The system was changed to 4-4-2, Larsson – ‘‘knackered’’, said McLeish – going off five minutes into the second-half.
Kevin Phillips, then Marcus Bent and James McFadden were pitched into the fray to liven matters, and they did, yet only in the last third of a match that opened up and ebbed and flowed with thrills and spills.
After Blues readjusted, Charlton had their best spell of sustained pressure and Maik Taylor touched a fierce Lloyd Sam shot from a tight angle on to the post.
Darren Ward lashed in after Tresor Kandol headed on and although he was flagged offside, replays showed that Stephen Carr was playing him on. A fortunate escape for Blues.
It wasn’t convincing at this stage, and defensively Blues were forced to be right on their mettle, with all of the back four and goalkeeper performing with considerable fortitude, intelligence and determination in the face of peril.
Eventually Blues got a firmer foothold and began to open up Charlton, with McFadden causing panic coming in off the right and Fahey carrying the ball and probing positively from the other side.
Anchoring the midfield, Damien Johnson was absolutely tremendous on sentry duty, winning scraps and forcing counter-attacks off stride.
Still, Blues required more than such grit and endeavour. They needed better thrust when using the ball and inventiveness.
Bent’s substitution for Jerome got the ‘‘you don’t know what you’re doing’’ treatment but the ball had not been held up and Jerome was seen off physically by Ward and Mark Hudson.
Blues pressed on much more as time went by, and Fahey forced two fine saves from Rob Elliot in as many minutes, the second from a stooping header from Bent’s nod down. But the urgency and desperation to go for the win also left the door open for Charlton, and they almost walked straight through.
Carr had blocked Zheng Zhi’s attempt right in front of goal after the ball popped out to him when Taylor and Radhi Jaidi got into a muddle as a ball bounced through.
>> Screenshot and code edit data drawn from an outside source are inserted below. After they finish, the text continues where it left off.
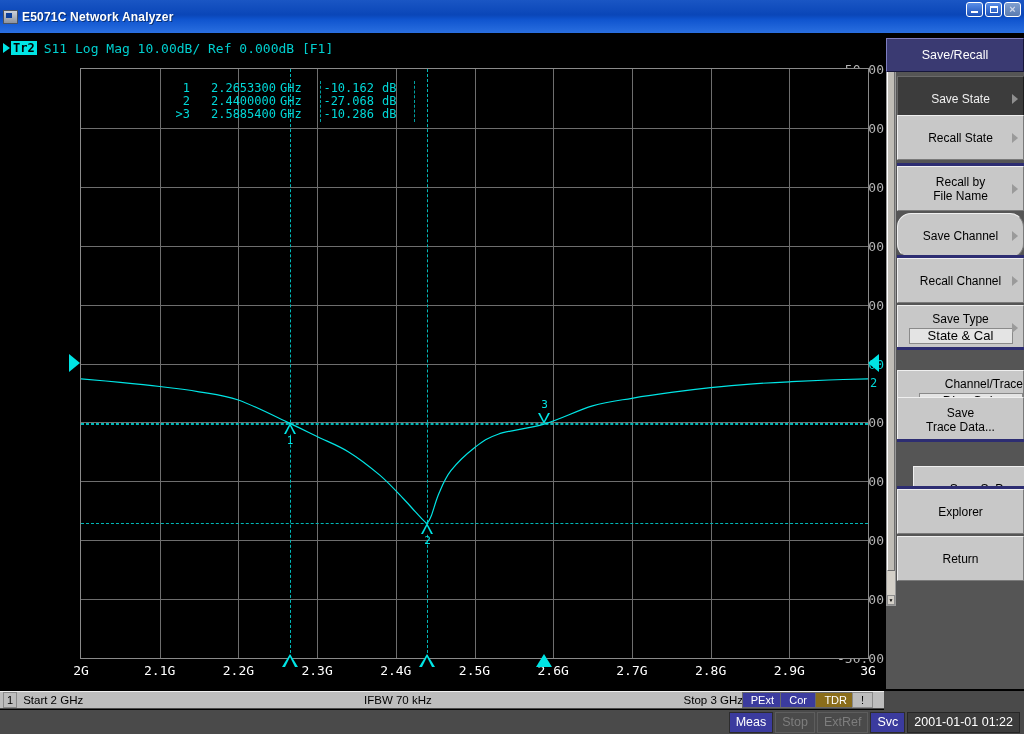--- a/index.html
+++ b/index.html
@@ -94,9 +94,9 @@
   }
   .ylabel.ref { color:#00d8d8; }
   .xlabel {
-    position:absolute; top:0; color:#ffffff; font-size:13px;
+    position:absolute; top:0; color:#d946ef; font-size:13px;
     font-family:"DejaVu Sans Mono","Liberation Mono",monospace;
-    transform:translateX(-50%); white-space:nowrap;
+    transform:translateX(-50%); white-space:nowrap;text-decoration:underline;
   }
And Taylor, in the 90th minute, overshadowed Elliot by readjusting himself with great agility when on one knee to claw away a deflected attempt from Jonjo Shelvey, and then a subsequent follow-up.
There was still time for Fahey’s low drive, that was heading for the bottom corner, to be plugged by Hudson, and a Phillips shot from close range sliced wide.
A goalless draw didn’t help either side, less so Blues of course as Charlton are already in the midst of the long goodbye. And neither really merited the winner’s spoils.
It’s now a battle of attrition between Blues, the Blades and others.
It’s who blinks first, who slugs it out and rolls with the punches, like the ones jabbed and hooked at below par Blues in south London.